I'm sitting at my desk reading law blogs, tired of work and of being so busy, and wondering if I shouldn't have taken more time off this summer. Between working out 3-4 nights a week, and working full time, I feel exhausted, and completely unprepared. I doubt that it's really because of everything that I have going on, as far as I can tell, everyone else feels completely unprepared too.

I've spent my day working and scouring the internet for what  note taking software I want to use, and I've figured out that I'm going to download Circus Ponies when I get home and give that a whirl, since I can't use Microsoft One Note on my mac.

I feel like I should be preparing and really learning how to functionally use this mac so that when school starts I'm ready to go.

Here's to hoping law school isn't a dark black hole with no social life and not a minute to spare.

Monday, July 19, 2010

Introduction

In the summer before law school I found myself doing what every other 0L was doing...scouring the internet for tips, advice, smoke signals, carrier pigeons, anyone, anything, with any experience, that could tell me that maybe law school isn't going to be as horrendous as I originally thought. Here's what I actually found: that law school students are a bunch of narcissistic, funny people. And they ALL blog. So hell, here we go, I decided to jump on that bandwagon and see where it takes me.

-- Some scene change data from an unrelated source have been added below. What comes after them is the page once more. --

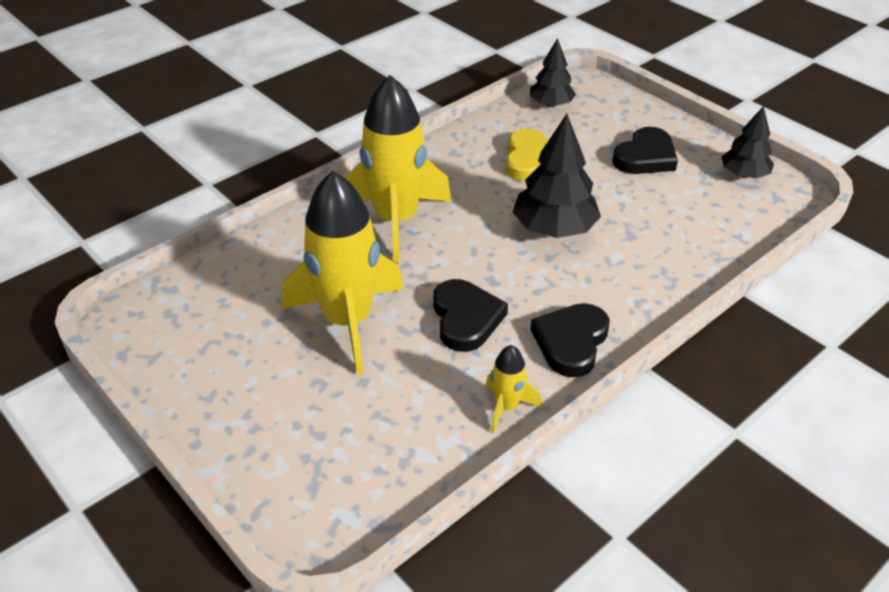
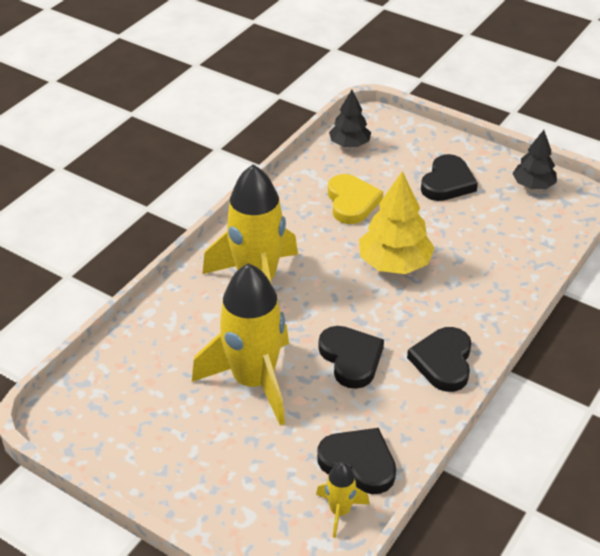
camera: 15 degrees left, 0 degrees up
(428, 434) = (359, 463): none -> black heart
(506, 407) = (412, 427): yellow rocket -> yellow rocket (339, 511)
(554, 228) = (394, 263): black tree -> yellow tree

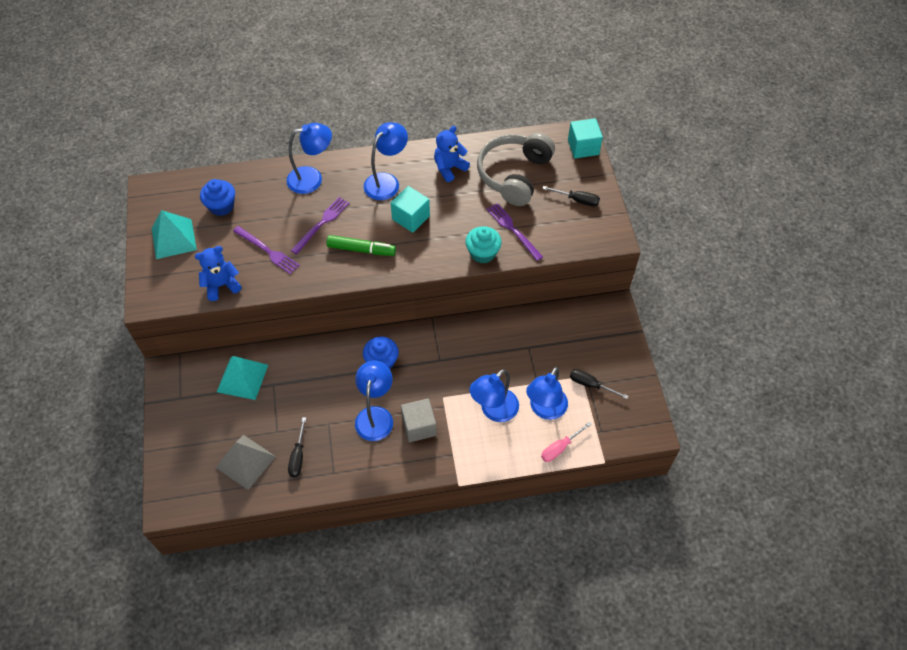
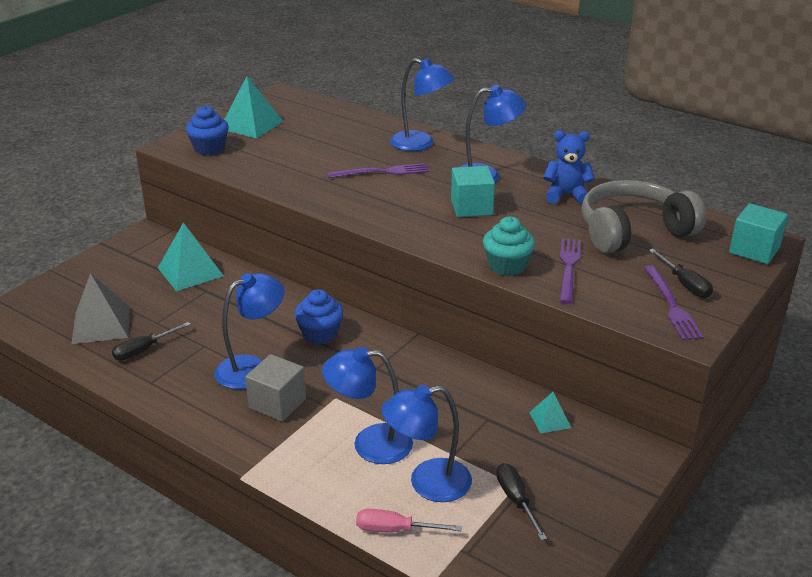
camera: 45 degrees right, 25 degrees down
(221, 206) = (318, 125): blue cupcake -> blue cupcake (209, 149)
(221, 285) = (238, 165): blue teddy bear -> none
(267, 251) = (308, 165): purple fork -> purple fork (671, 305)
(361, 249) = (389, 204): green marker -> none
(556, 323) = (550, 420): none -> turquoise pyramid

Today is officially a month until I start my 1L experience as a part time evening student while working full time during the day. I've bought the requisite expensive mac, read the requisite books, and am now trying to squeeze every last drop of fun out of my summer with my boyfriend. Who I feel like is completely unprepared to see the maniac I'm about to turn into. Although, since we haven't gotten our reading lists yet, and dates and times for orientation and support person meetings are still 'tenative', I think he's starting to get a glimpse of my manic-ness. I feel like need some sort of concrete plans here so I can at least prepare myself for what to expect. Which we all know is a pile of bull, since I have absolutely no idea what to expect. I'm flying blind here, but there's comfort that all the other 0L's are just as blind.

At least I've found some comfort that relationships can make it through 1L, and that 3-4 hours outside of class per class hour isn't how much work there actually is. I keep hearing that this is going to be one of the most challenging things I ever do. And I guess at the end of the day, I'm ready to meet that challenge head on. Welcome to legally challenged. Enjoy.